**Aim of the task:** Continue the text on salt and sodium in irrigation water from its last sentence.

**Text:**

•••

Leaves of plum trees damaged by sodium
The total salinity of irrigation water is an important consideration for any landscape project. If water containing too much salt is applied during irrigation, salt tends to build up in the soil, reducing the amount of water available to plants.
Individual ionic constituents are also an important consideration. Three constituents, in particular, have considerable potential to damage or otherwise adversely affect ornamental plants: sodium ion (Na+) , chloride ion (Cl-), and boron (B).
The roots of a plant can absorb sodium ion and transport it to the plant's leaves. From there, the sodium has nowhere else to go and typically accumulates. For some species, this accumulation of sodium causes no obvious symptoms. For others, especially such woody plants as azaleas, camellias, roses, and stone fruits, necrosis of leaves is a common result. Typically, this manifests as marginal scorching of the leaves or abscission (dropping) of the leaves.
Many species of plants also absorb sodium directly through their leaves, from water present on the leaves (resulting either from rainfall or from sprinkled irrigation water). If a plant absorbs more sodium by this pathway than it can tolerate, abscission of leaves is a common result.

•••

**Data listing:**

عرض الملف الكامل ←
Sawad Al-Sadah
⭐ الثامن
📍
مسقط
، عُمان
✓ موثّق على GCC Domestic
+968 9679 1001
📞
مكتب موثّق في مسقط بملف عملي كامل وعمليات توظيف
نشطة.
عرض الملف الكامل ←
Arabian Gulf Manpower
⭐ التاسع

•••

**Output of the exercise:**
Leaves of plum tree damaged by chloride
Plants can absorb chloride via their roots and store it in their leaves. When this happens, depending on the plant's sensitivity to chloride, toxic symptoms may appear. Those symptoms are similar to the ones seen when sodium becomes a problem: scorching or abscission of leaves. Foliar absorption of chloride is also common. It may, for sensitive plants, result in the abscission of leaves.
Boron is quite toxic to many plants, even at low concentrations. As little as 0.8 mg/L can result in leaf margin necrosis.
Plants absorb boron through their roots and store it in their leaves. Boron is not normally absorbed directly via the leaves, however. Consequently, irrigating a boron-sensitive plant with sprinklers is no more hazardous to the plant than are furrow irrigation, drip irrigation, or other methods that tend not to spray or mist water onto the plant's leaves.
Boron-damaged (spotted) eucalyptus leaves
Recycled water typically has higher concentrations of sodium ion, chloride, and boron than the water from which it was made. This is especially true when the recycled water originates from a community where many houses have been equipped with salt-based water softeners and where residents frequently use cleansers containing boron.
Prior to irrigating a landscape with recycled water, it's wise to determine or estimate the concentrations of sodium ion, chloride, and boron in the water. Very low concentrations of sodium, chloride, and boron actually can be beneficial, because they help plants to grow. When those concentrations are exceeded, however, sodium ion, chloride, and boron can become a problem for plants, as outlined in the foregoing paragraphs.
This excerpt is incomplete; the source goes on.